La campaña y el arte de la guerra

Pedro Sánchez y Alberto Núñez Feijóo, esta tarde, en el Senado.
Pedro Sánchez y Alberto Núñez Feijóo, en el Senado.
EP
Pedro Sánchez y Alberto Núñez Feijóo, esta tarde, en el Senado.

En una guerra, la estrategia y el cálculo son más importantes que el valor. Así lo decía Sun Tzu hace 2.500 años en aquel tratado sobre el arte de la guerra que no pierde vigencia. El estratega y filósofo chino le otorgaba gran importancia al espíritu de victoria siempre que no mermara la capacidad de previsión. Las formas en una campaña electoral nada tienen que ver por fortuna con las de un escenario bélico, pero, al igual que en una guerra, el cálculo preciso y una acertada estrategia resultan esenciales para alcanzar el triunfo.

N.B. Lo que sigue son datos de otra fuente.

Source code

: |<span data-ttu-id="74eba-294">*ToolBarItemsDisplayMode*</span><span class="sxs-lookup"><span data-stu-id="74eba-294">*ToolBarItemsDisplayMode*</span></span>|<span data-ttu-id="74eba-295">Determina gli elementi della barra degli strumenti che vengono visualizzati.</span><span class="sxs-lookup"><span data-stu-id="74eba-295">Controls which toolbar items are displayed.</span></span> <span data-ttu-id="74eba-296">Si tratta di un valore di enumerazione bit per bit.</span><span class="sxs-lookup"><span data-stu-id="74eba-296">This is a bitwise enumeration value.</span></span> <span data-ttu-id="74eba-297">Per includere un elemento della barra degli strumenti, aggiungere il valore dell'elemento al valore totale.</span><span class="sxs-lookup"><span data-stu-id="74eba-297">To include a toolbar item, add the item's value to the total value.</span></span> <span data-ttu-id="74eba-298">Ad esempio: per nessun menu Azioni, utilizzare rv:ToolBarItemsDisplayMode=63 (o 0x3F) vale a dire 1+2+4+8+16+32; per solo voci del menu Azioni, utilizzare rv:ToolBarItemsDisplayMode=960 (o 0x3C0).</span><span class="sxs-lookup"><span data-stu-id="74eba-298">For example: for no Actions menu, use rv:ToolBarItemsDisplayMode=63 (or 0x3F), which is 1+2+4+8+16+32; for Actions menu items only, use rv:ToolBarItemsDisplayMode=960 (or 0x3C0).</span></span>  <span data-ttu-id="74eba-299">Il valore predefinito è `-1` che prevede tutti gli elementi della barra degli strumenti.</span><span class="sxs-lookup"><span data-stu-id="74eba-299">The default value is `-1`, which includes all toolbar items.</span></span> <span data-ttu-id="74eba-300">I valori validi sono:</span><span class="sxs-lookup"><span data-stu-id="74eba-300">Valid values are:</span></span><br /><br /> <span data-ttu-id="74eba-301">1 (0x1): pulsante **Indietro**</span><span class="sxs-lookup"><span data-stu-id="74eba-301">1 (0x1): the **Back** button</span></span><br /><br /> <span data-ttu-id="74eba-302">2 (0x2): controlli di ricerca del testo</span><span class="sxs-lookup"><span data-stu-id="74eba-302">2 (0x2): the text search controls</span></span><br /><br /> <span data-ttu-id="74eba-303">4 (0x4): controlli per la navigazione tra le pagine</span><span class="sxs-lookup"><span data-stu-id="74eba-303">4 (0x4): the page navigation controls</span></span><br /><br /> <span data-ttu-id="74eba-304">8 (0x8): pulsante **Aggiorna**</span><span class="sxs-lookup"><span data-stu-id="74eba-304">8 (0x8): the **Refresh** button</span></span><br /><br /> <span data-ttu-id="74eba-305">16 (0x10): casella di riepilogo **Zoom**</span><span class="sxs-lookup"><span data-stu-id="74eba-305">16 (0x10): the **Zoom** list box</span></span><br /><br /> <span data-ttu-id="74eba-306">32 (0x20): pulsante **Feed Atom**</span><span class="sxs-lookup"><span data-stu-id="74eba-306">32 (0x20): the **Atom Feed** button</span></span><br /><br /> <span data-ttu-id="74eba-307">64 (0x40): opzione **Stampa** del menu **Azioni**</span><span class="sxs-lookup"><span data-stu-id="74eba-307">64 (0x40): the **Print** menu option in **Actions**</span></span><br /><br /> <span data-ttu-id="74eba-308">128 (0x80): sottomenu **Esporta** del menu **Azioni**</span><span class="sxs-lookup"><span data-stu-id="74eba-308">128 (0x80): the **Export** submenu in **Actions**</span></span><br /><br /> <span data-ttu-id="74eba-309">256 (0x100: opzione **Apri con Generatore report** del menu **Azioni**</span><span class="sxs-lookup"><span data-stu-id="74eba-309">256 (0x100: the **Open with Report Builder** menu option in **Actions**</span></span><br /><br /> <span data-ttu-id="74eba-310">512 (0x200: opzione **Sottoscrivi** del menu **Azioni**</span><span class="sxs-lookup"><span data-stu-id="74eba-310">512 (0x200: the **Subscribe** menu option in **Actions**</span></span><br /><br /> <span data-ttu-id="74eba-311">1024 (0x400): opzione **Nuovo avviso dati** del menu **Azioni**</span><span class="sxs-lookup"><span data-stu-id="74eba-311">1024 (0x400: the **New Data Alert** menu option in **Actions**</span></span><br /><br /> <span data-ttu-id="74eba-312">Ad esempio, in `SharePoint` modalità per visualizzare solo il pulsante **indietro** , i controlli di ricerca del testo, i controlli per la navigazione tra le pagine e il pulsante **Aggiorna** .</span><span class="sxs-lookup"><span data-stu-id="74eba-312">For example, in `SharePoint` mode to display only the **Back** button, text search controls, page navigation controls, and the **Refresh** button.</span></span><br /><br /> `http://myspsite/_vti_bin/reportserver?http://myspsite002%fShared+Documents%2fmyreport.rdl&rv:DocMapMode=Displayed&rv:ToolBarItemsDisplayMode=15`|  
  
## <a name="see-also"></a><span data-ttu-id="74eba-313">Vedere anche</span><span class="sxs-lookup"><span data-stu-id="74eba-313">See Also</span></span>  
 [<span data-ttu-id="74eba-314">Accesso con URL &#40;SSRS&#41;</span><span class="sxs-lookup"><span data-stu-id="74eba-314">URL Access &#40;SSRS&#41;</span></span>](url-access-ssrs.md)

Aunque este jueves por la noche ha arrancado oficialmente la campaña electoral para las municipales y autonómicas del 28 de mayo, llevamos meses con la política nacional inmersa en una dinámica de elecciones que deja ver por dónde tira cada cual para intentar convencer a la ciudadanía de que sus propuestas son las mejores imaginables y las de sus rivales nos conducirían al desastre. La exageración en uno y otro sentido forma parte de la tradición de las campañas sin que nadie haya demostrado que las hipérboles proporcionen a quien las practica la fiabilidad pretendida para poner a la gente de su parte.

Como en la guerra, la moral de victoria es fundamental para ganar en una contienda electoral, y no es fácil que un candidato triste y apocado tenga posibilidad alguna de prosperar. Se entiende en consecuencia que hasta los peores retratados en las encuestas se expresen públicamente como si las urnas les fueran a sonreír, pero un toque de humildad trasmitiría mayor credibilidad que fantasear con la obtención de unos resultados apoteósicos.

La modestia está infravalorada en política y aún más en periodo electoral, hasta el punto de sumergir a sus protagonistas en una nube de autocomplacencia en la que llegan a perder el sentido de la realidad. El mayor de los riesgos de esa deriva es la proyección de unas expectativas de victoria tan exageradas que de no alcanzar plenamente puedan ser interpretadas como derrota. Eso le pasó al PP en las elecciones autonómicas de Castilla y León, advertidas desde la dirección del partido como un paseo militar. La candidatura de Fernández Mañueco ganó las elecciones, pero no con la holgura anunciada. Tuvo que tragarse el sapo de pactar con Vox y la sensación transmitida fue la de haber hecho un pan con unas tortas.

En Génova parecen haber aprendido la lección y tratan de no elevar demasiado sus perspectivas de triunfo en estos próximos comicios del 28-M, percibidos ya como una primera vuelta de las generales de final de año. Lo de «derogar el sanchismo» parece, sin embargo, demasiado arriesgado habida cuenta de la demostrada capacidad de supervivencia del presidente y de las posibilidades que se le presentan el resto de legislatura de vender medidas económicas y sociales con unas cifras macro bastante más positivas de lo esperado y una evolución del mercado de trabajo tozudamente contraria a los augurios catastrofistas que la oposición atribuyó a las subidas del salario mínimo y la reforma laboral.

Sánchez se ve este viernes con Biden en la Casa Blanca y en verano presidirá la UE con todo el empaque que ello le proporciona. Tampoco responde a la realidad el mensaje lanzado desde el Gobierno y el PSOE dando por muerto el llamado ‘efecto Feijóo’. Aunque las últimas encuestas le hayan restado fuelle al impulso inicial tras la irrupción del gallego, el líder popular logra conservar una percepción de fortaleza y solvencia nada desdeñable.

Decía Sun Tzu que es imprescindible conocer bien las capacidades del adversario y que tomarlo a la ligera conduce inevitablemente a la derrota. Y ese mensaje también sigue vigente.